The Proteas will of course do everything in their power to beat England in the shorter version of the game. The one-day squad is different from the test squad, so the new players coming in won't be lacking in motivation. Victory in the one-day series will be an added bonus.
The T20 matches at the end of the tour, however, will have added importance, because the ICC World T20 is just around the corner. Other than a couple of practice matches at the start of the event, this will be the last opportunity for the Proteas to hone their T20 skills. The world event starts in Sri Lanka in just under a month's time.
Normally one would say that a T20 match in England is not good preparation for a tournament that takes place on the sub-continent because conditions are so different. I am just finishing off a stint in Sri Lanka coaching in their Premier League and I have been surprised by the conditions.
The two venues where the Premier League is being played feature strongly during the world T20 as well. Matches have been largely played at night with an 8pm start, and conditions in the evening have been very different from a normal sub-continent scenario.
The unexpected variable has been the amount of movement available to the seam bowlers.
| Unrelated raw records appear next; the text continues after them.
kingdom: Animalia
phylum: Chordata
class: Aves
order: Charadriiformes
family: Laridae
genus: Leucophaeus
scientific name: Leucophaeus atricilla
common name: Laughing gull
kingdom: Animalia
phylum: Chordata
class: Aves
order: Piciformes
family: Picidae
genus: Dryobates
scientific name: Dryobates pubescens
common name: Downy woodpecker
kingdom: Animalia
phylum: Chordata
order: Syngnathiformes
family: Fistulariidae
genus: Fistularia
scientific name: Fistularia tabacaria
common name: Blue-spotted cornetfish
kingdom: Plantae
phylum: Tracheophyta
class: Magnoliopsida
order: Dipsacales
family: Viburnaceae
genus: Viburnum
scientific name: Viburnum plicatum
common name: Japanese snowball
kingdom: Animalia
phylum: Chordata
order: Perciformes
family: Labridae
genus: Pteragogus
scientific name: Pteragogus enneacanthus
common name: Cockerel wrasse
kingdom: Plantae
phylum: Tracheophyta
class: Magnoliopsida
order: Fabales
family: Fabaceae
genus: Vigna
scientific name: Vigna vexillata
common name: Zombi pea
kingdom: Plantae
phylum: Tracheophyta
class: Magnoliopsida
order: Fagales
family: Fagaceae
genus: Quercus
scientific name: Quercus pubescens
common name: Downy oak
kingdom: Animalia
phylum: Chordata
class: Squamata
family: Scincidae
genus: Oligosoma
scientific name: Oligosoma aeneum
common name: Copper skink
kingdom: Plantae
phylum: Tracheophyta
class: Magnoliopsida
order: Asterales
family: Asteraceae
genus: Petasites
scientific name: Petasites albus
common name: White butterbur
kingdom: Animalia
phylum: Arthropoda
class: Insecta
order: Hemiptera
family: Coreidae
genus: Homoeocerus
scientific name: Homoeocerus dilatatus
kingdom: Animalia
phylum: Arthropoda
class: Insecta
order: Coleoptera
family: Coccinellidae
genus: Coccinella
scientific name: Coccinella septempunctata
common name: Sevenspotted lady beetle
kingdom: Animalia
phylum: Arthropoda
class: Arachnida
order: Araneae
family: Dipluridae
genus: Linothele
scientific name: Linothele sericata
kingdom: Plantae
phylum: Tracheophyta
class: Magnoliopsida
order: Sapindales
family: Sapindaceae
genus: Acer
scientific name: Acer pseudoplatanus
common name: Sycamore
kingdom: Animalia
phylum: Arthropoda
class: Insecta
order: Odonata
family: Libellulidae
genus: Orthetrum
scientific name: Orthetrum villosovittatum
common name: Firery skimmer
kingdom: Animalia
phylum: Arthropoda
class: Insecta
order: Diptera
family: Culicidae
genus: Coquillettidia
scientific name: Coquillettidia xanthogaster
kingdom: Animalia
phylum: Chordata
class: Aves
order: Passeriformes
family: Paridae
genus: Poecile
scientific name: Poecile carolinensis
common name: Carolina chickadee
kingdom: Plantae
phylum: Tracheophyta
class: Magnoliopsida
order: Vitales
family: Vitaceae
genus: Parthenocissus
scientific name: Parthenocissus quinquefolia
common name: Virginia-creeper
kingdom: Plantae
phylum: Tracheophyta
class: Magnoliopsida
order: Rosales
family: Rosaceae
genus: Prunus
The ball has swung and seamed consistently under lights. As a consequence, scores have been lower than one would expect during a tournament of this nature. This is good news for the Proteas.
Should conditions remain the same for the World T20, the much-vaunted pace attack South Africa will field during the tournament will come strongly into their own. Expecting spin to dominate, the South African selectors included enough spinners in their squad, but such is the all-round strength of the South African squad that they will be able to select a combination that is competitive irrespective of the circumstances.
Success in the tournament will, as always, depend on many factors, but one of the most important considerations will be selecting the best possible balance for the conditions that will prevail. Assessing conditions successfully and then selecting an appropriate combination to compete under those conditions will be an important task for the captain AB de Villiers and the coach Gary Kirsten. I am sure that they will make it their business to research as much as possible what to expect.
Qualification for the "Super Eights" should be a formality for the Proteas. They are grouped with the home nation Sri Lanka and Zimbabwe. Two teams out of the group move on to the next phase. Both South Africa and Sri Lanka should go through. It is difficult to imagine Zimbabwe upsetting either team. Once the tournament reaches the knock-out phase anything can happen – such is the nature of the T20 game. It will be at that stage of the tournament where South Africa's mental approach will be tested.
The Proteas have had their share of problems in ICC events at the knockout phase. This is where the strong mental approach that has sometimes existed in test cricket needs to be transported to the shorter version of the game in an all-or-nothing contest.
As always the Proteas have more than enough ability both individually and collectively to win this tournament. There are some other good teams in the event as well and tournaments on the sub-continent tend to deliver surprises, but no one is in a better position than the Proteas. At this early stage the Proteas are certainly one of the favourites.